What you need to do:
Check each line below for the word "lines", and copy those that have it.
(Data under study)
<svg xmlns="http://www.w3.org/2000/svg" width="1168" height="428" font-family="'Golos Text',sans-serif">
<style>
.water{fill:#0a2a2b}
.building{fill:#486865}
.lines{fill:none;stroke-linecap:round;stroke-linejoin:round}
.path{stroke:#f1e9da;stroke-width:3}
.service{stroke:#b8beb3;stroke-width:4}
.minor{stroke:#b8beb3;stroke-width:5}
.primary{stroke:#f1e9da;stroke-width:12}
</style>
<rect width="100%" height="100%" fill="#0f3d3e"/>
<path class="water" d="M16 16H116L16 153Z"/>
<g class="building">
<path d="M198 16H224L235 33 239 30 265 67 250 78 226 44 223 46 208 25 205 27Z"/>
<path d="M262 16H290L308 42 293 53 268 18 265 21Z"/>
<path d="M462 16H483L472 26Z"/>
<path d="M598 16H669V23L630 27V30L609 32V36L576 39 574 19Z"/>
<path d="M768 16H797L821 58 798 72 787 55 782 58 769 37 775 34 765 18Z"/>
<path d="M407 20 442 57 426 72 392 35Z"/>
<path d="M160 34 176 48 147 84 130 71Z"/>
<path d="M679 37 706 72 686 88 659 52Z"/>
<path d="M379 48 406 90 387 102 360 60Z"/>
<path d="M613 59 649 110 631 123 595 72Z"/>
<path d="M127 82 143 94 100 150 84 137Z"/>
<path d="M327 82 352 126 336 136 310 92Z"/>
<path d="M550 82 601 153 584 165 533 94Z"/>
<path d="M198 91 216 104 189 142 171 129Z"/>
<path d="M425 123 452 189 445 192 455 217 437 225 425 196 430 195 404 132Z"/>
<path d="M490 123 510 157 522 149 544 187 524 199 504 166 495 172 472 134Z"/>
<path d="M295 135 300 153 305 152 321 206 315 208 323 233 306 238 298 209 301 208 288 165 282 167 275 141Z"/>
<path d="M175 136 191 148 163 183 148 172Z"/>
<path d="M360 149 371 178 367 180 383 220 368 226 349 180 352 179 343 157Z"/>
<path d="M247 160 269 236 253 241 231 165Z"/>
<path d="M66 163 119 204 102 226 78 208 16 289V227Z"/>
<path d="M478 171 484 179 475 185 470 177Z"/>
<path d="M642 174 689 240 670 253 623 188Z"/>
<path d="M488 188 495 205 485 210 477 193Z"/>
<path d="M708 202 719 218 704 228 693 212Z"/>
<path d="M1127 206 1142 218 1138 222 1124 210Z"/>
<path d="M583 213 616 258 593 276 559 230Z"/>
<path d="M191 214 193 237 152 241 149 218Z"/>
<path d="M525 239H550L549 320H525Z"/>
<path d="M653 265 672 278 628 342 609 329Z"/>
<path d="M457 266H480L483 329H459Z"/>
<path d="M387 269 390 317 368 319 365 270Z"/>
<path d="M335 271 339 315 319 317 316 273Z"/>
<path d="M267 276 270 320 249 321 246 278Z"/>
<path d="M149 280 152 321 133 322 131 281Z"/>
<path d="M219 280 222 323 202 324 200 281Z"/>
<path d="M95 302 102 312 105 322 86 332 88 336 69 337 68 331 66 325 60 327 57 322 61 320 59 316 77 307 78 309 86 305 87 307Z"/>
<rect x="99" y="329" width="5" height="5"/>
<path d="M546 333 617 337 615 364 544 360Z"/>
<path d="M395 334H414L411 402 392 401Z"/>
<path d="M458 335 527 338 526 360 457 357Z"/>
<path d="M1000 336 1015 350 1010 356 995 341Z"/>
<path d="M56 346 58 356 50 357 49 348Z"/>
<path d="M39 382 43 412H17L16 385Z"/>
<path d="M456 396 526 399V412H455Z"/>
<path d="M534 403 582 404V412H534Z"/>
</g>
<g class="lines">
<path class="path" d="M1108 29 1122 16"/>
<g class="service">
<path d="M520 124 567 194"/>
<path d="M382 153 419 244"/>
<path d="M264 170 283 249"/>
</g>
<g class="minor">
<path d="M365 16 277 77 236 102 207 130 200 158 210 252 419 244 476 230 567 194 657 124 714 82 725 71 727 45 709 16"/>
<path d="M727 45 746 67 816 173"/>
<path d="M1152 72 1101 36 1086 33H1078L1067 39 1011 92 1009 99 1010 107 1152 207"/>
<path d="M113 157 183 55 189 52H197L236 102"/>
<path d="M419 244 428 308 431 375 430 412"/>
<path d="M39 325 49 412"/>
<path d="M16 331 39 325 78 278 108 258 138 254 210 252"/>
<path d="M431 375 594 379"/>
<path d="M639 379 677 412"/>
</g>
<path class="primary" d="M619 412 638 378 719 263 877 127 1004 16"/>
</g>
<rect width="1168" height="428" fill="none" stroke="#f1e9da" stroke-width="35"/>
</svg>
(End Data under study)
(Data under study)
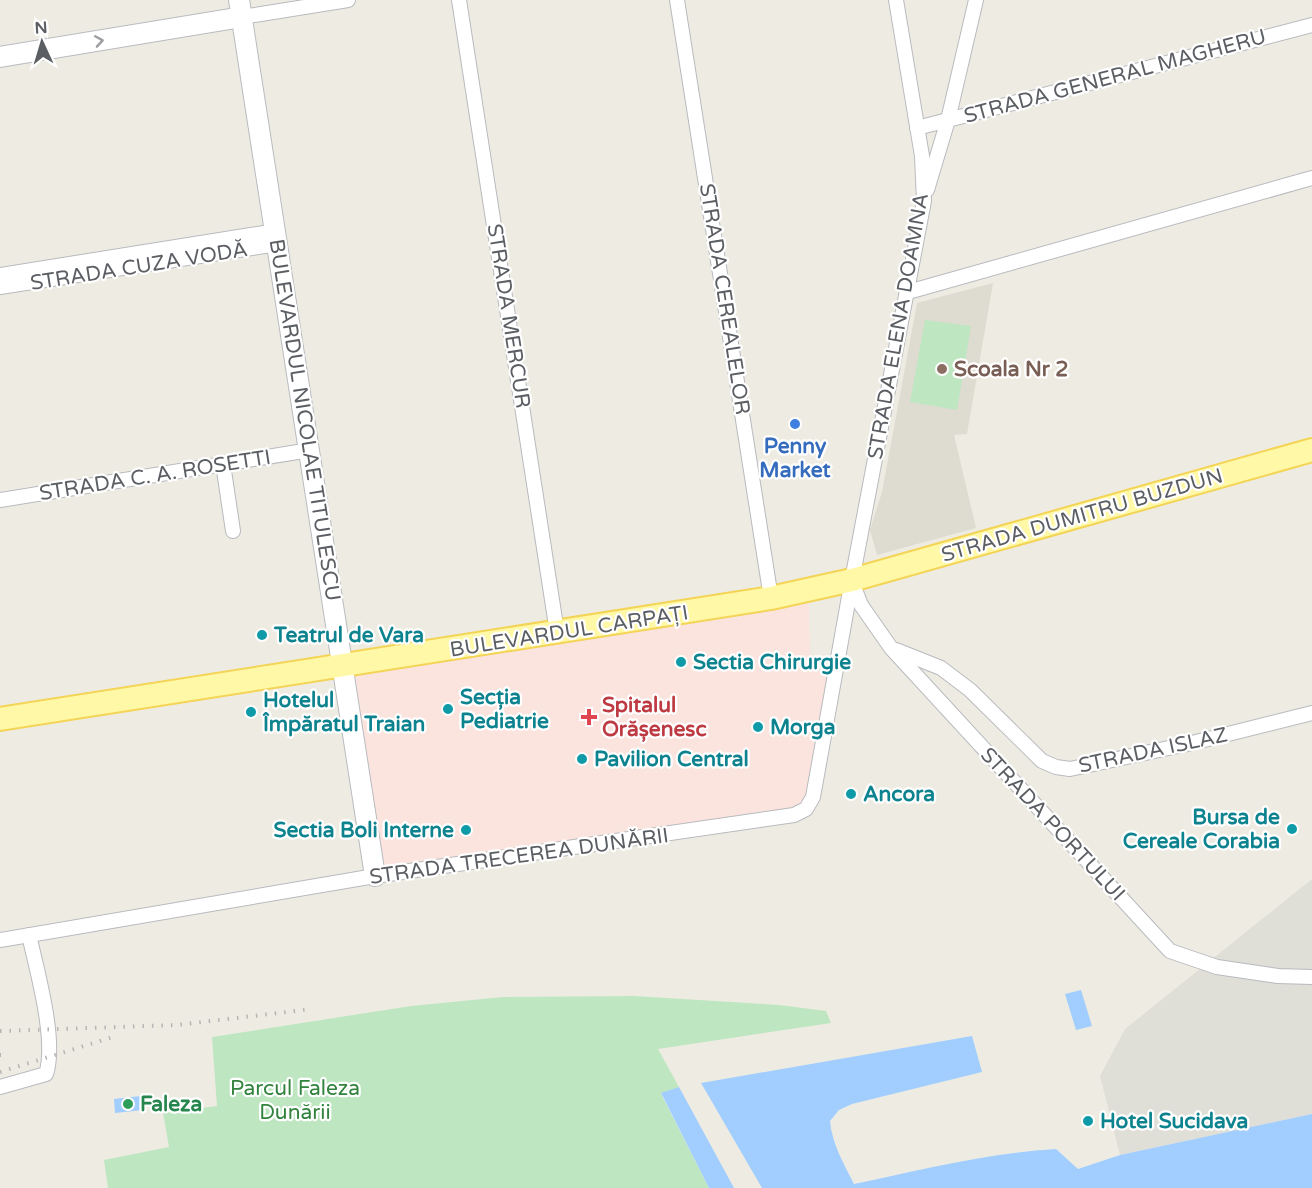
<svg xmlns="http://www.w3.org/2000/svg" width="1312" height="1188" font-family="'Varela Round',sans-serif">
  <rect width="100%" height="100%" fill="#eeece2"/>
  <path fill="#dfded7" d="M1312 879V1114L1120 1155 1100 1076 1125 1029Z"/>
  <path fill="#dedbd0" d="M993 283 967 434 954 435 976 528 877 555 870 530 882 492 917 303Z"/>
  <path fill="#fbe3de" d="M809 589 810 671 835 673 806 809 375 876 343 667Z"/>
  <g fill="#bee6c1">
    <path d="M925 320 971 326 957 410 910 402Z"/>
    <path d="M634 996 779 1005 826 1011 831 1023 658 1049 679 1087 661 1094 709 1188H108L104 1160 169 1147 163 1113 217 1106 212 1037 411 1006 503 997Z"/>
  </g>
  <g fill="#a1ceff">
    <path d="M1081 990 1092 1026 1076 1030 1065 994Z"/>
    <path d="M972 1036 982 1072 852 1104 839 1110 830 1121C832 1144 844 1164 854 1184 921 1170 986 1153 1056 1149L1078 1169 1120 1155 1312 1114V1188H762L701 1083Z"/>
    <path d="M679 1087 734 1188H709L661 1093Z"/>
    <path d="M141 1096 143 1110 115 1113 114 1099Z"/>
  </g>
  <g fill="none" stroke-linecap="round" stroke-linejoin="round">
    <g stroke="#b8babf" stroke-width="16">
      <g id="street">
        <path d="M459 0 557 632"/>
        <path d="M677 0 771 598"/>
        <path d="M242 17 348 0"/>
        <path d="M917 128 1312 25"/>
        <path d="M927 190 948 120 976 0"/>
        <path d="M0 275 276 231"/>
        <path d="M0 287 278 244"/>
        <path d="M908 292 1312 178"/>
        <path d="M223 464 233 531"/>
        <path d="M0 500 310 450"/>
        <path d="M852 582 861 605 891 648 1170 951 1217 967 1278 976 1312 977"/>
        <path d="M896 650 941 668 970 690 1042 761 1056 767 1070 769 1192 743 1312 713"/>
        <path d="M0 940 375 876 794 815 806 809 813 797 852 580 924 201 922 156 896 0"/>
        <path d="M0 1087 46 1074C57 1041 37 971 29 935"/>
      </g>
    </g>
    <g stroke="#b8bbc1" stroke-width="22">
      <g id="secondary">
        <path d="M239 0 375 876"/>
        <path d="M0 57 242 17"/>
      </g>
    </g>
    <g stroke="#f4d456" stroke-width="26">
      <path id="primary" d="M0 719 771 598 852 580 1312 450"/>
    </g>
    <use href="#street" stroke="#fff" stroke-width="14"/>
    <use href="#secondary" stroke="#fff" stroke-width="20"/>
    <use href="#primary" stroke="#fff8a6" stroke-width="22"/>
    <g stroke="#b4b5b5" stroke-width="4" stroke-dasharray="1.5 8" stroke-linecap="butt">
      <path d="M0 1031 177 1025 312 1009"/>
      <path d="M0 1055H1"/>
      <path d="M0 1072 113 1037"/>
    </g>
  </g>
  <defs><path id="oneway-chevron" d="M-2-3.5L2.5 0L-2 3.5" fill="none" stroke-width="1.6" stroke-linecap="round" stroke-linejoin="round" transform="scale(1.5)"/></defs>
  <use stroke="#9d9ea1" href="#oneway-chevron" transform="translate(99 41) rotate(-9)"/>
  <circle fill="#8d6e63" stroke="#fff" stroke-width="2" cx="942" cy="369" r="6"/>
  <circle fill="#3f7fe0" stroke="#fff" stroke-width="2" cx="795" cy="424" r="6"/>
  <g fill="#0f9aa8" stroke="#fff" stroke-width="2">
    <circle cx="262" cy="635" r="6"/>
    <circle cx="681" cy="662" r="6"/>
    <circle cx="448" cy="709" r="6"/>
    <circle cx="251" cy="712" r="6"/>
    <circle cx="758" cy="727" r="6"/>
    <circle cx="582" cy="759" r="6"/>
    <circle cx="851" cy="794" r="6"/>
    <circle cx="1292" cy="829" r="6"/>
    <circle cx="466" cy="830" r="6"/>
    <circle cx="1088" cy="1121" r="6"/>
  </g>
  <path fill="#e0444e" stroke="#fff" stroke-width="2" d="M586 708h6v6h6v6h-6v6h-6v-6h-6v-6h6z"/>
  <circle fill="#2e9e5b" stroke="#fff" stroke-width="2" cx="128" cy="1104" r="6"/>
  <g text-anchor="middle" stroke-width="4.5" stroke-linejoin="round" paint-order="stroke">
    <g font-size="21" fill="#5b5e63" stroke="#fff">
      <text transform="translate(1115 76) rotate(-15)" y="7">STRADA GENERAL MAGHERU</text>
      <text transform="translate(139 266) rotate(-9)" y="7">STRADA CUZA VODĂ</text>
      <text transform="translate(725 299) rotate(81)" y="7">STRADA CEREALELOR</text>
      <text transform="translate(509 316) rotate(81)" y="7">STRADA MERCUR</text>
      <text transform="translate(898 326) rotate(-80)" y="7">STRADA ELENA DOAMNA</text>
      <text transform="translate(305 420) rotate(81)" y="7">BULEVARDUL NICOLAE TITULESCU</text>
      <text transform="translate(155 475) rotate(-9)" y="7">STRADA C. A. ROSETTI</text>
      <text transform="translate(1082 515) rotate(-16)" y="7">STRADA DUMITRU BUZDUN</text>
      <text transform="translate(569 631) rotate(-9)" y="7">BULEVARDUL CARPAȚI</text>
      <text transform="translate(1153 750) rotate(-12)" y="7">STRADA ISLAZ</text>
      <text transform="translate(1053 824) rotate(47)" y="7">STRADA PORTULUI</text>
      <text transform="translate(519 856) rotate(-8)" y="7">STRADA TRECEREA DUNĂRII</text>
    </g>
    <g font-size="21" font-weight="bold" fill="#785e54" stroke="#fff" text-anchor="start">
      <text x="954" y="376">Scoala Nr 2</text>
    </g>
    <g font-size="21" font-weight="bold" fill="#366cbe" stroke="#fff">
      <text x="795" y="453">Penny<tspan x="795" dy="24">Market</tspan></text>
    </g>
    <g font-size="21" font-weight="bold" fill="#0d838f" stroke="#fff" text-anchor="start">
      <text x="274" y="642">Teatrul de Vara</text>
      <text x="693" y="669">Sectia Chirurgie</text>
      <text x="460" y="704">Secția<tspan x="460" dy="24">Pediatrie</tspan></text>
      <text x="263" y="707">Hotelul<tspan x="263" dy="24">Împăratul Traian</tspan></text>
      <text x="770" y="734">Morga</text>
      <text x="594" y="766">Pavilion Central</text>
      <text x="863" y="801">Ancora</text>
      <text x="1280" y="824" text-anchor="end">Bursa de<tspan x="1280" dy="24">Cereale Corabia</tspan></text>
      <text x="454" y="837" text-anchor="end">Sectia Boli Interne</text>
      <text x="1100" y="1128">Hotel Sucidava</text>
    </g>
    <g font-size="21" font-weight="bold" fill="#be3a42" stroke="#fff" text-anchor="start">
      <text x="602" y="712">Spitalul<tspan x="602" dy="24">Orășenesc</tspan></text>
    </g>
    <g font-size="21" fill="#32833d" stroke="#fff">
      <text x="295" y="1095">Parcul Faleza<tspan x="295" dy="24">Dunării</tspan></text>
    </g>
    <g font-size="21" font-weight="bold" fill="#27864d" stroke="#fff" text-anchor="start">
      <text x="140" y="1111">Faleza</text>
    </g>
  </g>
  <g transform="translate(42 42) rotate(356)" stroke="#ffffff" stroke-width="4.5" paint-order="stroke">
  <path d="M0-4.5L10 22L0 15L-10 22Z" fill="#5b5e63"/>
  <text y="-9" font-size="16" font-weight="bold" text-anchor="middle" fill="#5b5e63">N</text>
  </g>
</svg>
(End Data under study)
Solution to this exercise:
.lines{fill:none;stroke-linecap:round;stroke-linejoin:round}
<g class="lines">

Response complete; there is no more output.